When evaluating key drivers of growth over the next five years, top firms put a heavier emphasis on using existing clients as a referral source—58% versus 47% for the average firm. Top firms are also less likely than average firms to expect organic growth of the existing client base.


Top firms, taking a more nuanced view of the use of different types of assets or instruments, are more likely than average firms to select ETFs for factor or asset exposure or trading and transparency. They are more likely than average firms to use alternative investments for “a select few clients” and only half as likely as average firms to say they don’t use alternatives at all.

These findings may enlighten advisors about successful common traits of leading firms. But how are they put into practice? Below are a few suggestions that advisors may want to implement in their effort to become a top-tier firm.

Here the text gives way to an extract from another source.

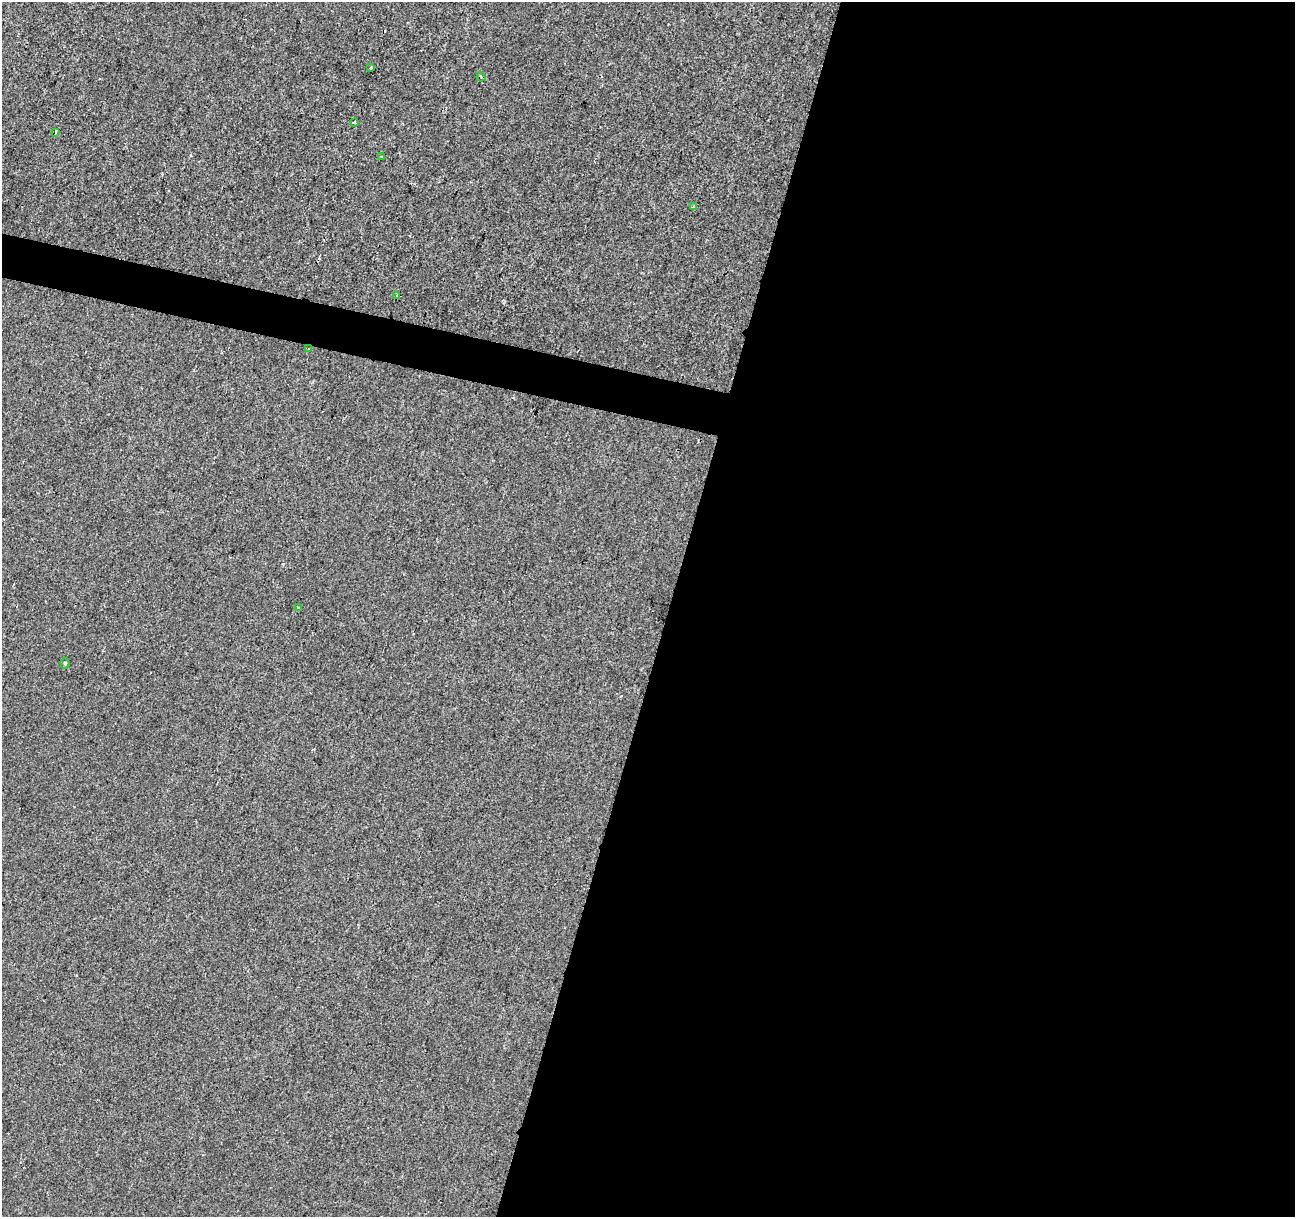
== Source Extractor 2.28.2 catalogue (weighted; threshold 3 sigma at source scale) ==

  • Know how you get your clients. Do you know where each of your new clients comes from? Do you know which method is the richest source of your new clients? For top-tier firms, referrals from existing clients are the best source of new clients. Loyal clients who are a good fit and are contributing to firm profitability are the most easily exploited source of similar clients. If referrals are the richest source of your new clients, and you’re not a top-tier firm, you may need to retool your approach—for example, by improving your communication methods or follow-up. The same is true if referrals are not currently your best source—but remember to keep up your efforts in other channels if those offer a lot of potential for your particular practice.

 

  • Watch for threats to your business. Our research suggests that top-tier firms take a more aggressive approach to identifying and managing threats to their business; for example, they are considerably more likely to cite “finding new clients” or the need to “increase investment in technology” as major threats, placing a higher premium than average firms on finding new clients, perhaps because they have higher growth targets. Interestingly, top firms were less concerned with managing client expectations, suggesting that they are confident in the strength of their client relationships and their ability to work with clients regardless of what the market throws at them.

 

  • Develop a comprehensive marketing plan. In reviewing the marketing mix, we noted that top firms plan to make more use of specific marketing methods than do average firms. Again, due to their higher growth rates, top firms may take a more aggressive approach to developing a marketing program. While the likelihood of having a written marketing plan was the same for both top-tier and average firms, the top firms’ plans featured more components, such as events marketing and direct mail. Top firms also are savvier about web marketing, such as optimizing search results and including webinars in their outreach.

You don’t have to be a top-tier firm to survive in today’s investment advisory marketplace. But to thrive, it helps to emulate the practices of the firms that stay ahead of the risks that threaten their business and that make the most of marketing plans and referrals.

Aiming for consistently high growth, profitability and performance won’t automatically make your firm the best, but it’s almost guaranteed to make your firm better.